The previous paper concluded that the Aethiopis influenced the poet who composed the Iliad. This paper aims to reexamine the relationship between the Aethiopis and the Iliad, and the reexamination will center on several issues that the previous paper did not address. 1. This paper will make a comparative analysis mainly of Od. 24.36–92 (the second Nekyia) and the funeral of Achilleus depicted in the Aethiopis. It will then consider whether the poet of the Odyssey knew the Aethiopis. Next, this paper will look at the strange burial method mentioned in Od. 24.76–9 (the urn containing the ashes of Achilleus and Patroklos is buried apart from the ashes of Antilochos). It will then argue that the friendship between Antilochos and Achilleus (the Aethiopis ) is more traditional than the friendship between Patroklos and Achilleus (the Iliad ), and, as a result, that the former most likely precedes the latter.
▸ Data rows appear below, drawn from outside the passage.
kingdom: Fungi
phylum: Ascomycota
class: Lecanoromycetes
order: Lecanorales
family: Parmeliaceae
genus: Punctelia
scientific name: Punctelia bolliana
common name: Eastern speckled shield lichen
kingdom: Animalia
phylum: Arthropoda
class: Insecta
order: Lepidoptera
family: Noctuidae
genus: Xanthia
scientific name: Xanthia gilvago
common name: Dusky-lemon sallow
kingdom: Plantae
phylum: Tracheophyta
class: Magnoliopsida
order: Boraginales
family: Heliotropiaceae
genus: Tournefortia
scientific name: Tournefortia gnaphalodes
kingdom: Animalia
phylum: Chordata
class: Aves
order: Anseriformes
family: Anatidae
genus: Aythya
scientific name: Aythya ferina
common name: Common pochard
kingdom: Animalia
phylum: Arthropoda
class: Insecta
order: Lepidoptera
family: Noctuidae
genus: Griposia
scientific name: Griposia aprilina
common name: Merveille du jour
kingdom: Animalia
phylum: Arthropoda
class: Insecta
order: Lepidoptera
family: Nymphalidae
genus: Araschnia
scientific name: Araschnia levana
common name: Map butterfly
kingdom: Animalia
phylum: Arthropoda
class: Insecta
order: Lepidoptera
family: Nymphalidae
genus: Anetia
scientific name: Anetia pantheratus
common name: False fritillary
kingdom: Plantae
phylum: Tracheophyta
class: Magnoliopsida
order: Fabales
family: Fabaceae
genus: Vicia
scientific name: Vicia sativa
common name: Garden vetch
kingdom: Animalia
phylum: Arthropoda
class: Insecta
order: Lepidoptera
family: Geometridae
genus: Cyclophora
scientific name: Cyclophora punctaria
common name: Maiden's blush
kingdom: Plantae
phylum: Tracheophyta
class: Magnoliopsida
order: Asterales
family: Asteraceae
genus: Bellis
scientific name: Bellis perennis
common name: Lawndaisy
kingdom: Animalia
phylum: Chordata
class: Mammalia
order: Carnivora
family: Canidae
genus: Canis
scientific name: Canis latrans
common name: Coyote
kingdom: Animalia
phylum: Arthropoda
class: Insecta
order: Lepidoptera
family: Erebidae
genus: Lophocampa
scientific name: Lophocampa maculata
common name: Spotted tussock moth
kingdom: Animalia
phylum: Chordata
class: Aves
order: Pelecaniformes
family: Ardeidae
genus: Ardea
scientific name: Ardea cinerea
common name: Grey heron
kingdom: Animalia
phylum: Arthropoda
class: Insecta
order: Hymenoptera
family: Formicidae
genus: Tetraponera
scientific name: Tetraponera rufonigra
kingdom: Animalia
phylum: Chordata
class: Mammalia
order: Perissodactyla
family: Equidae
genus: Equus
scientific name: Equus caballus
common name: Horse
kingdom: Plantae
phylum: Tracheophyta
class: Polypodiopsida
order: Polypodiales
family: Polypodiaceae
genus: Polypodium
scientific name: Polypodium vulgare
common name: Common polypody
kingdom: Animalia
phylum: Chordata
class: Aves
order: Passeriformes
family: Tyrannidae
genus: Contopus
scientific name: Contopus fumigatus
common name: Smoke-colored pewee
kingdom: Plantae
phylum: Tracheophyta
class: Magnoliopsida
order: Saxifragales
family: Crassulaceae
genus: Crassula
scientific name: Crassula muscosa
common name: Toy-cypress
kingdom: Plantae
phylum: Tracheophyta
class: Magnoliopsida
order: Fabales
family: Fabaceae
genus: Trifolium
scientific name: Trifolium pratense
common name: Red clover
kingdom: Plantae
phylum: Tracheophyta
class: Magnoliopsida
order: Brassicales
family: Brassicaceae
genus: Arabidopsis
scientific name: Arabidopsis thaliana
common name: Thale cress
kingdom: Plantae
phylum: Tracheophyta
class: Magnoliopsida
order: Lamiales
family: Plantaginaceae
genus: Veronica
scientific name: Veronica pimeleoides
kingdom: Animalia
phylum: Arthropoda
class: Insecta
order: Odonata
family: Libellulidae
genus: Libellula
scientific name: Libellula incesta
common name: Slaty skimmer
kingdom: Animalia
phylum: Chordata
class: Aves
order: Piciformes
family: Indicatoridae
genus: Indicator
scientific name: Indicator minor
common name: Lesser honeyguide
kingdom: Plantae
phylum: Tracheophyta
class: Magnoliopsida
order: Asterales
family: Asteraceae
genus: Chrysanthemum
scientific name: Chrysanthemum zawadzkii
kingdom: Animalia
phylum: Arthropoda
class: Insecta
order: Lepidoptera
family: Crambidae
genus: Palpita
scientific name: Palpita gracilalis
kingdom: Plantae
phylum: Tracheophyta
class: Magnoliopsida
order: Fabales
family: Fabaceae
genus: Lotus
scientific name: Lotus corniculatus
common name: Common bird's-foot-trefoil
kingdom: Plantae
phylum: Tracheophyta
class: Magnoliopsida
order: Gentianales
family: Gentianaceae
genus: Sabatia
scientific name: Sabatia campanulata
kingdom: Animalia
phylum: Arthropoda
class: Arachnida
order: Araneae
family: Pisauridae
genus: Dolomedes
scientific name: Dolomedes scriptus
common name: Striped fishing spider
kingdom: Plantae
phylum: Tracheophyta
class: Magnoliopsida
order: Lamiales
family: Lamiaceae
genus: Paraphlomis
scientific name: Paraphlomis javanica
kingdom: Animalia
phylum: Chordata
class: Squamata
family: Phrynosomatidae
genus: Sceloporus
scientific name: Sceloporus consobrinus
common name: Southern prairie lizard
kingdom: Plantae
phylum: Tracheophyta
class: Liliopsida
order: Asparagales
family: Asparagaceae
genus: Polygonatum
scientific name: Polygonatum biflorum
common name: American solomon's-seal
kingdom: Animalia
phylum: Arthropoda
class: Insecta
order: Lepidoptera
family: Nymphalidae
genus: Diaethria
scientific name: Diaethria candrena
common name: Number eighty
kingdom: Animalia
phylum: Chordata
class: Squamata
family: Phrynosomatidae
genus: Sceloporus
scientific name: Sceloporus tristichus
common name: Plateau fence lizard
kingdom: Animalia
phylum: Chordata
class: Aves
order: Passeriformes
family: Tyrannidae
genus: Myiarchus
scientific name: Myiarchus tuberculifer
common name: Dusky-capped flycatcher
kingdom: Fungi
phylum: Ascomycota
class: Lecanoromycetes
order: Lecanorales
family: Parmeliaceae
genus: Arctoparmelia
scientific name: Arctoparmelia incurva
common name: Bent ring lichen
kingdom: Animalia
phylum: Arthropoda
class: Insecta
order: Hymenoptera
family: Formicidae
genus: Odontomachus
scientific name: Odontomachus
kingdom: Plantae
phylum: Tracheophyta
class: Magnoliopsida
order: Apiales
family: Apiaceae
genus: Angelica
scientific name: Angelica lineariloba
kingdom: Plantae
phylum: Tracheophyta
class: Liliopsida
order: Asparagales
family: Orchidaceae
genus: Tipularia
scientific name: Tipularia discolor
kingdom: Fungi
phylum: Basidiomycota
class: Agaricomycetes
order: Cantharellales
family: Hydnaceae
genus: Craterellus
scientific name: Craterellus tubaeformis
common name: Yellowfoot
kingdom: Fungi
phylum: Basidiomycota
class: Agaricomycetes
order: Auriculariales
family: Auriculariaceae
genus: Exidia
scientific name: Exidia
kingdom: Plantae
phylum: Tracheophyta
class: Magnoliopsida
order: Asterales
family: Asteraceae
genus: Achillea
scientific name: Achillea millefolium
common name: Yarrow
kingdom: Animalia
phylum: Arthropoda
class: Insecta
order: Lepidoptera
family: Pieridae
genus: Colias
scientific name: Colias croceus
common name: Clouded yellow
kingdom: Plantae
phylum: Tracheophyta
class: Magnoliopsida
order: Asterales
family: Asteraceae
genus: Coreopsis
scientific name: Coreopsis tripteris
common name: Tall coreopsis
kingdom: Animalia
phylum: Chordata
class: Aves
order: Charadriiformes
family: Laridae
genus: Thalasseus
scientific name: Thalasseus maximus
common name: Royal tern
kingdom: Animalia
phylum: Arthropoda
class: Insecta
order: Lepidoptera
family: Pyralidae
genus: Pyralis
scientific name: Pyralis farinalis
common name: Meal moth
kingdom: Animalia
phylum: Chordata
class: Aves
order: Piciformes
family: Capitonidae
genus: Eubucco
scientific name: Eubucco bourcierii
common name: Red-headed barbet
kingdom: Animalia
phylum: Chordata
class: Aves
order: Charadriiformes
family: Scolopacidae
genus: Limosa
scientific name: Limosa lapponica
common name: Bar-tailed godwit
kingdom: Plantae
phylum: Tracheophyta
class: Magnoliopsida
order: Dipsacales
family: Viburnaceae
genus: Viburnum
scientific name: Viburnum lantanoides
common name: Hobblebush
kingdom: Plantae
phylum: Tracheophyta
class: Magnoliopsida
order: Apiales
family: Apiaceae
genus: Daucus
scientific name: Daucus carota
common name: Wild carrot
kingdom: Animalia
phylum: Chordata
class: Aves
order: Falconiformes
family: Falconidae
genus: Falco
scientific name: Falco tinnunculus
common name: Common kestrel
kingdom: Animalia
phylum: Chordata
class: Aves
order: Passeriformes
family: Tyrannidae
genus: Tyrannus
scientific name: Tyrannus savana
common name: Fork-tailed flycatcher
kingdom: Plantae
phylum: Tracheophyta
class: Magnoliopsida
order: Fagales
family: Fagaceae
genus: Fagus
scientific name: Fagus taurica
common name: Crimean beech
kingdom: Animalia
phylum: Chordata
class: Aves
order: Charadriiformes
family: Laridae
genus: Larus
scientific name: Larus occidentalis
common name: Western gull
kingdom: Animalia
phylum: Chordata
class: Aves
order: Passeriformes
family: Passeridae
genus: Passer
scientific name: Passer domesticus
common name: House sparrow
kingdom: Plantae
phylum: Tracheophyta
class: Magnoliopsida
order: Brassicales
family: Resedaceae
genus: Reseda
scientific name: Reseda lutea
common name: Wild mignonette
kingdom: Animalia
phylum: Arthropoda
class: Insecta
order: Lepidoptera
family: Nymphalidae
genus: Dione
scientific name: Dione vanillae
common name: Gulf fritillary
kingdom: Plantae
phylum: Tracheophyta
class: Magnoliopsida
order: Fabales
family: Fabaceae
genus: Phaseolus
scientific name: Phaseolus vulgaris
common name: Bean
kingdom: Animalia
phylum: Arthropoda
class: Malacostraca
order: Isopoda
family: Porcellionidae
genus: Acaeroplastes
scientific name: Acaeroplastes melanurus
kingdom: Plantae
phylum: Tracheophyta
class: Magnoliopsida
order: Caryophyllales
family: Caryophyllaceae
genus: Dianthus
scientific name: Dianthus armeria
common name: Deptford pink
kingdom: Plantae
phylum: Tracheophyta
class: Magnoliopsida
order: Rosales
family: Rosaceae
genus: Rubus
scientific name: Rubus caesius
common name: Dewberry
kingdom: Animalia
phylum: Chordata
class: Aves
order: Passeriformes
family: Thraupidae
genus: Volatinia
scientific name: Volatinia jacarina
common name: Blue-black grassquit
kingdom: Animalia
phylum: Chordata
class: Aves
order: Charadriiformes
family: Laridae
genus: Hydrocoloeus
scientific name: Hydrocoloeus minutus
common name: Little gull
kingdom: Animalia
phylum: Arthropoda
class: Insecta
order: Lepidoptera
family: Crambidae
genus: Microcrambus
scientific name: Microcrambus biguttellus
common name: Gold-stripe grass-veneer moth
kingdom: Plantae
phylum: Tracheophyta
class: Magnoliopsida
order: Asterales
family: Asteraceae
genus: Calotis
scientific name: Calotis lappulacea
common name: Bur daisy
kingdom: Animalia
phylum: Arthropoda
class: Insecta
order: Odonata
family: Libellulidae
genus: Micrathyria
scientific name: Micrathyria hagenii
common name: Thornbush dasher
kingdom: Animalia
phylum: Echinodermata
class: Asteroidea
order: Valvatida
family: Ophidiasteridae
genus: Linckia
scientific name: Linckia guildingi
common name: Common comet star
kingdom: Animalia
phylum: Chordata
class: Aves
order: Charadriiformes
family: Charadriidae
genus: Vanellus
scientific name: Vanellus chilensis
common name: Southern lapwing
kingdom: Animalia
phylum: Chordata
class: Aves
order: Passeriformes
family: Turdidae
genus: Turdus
In addition, the relationship between the White Island (the island of Leuke) and the Milesian colonization of the Black Sea, and the hero cult of Achilleus will be examined. 2. A counterargument to the accepted view—the episode in Pind. Pyth. 6.28–42 (Antilochos was killed by Memnon when he attempted to save Nestor, his father) derives from the Aethiopis—will be reexamined in this paper through an analysis of the texts of Pind. Pyth. 6.28–42 and Il. 8.80–117. In addition, this paper will examine the arguments that deny the “vengeance theory” (the foundation of neoanalysis), which asserts that Achilleus killed Memnon out of a strong desire for revenge after his best friend Antilochos was killed. 3. This paper will touch upon the widely accepted view that Aeth. fr.1 Bernabé, the variant reading of the last line (24.804) of the Iliad, is not the opening passage of the Aethiopis. It will then point out that one need not necessarily consider the Aethiopis a later poem. Finally, this paper will present the following as its conclusion. The Aethiopis was a poem whose relatively fixed text (not verbatim) allowed the borrowing of motifs or stories. However, it was not written down. Additionally, while the poet of the Iliad composed many poems including those about, but not limited to, the myth of the Trojan War, he inherited his predecessors’ poems and added them to his repertoires; the Aethiopis was one of the works that he performed. The poet may have used the Aethiopis to compose an independent or separate narrative, the funeral games of Patroklos.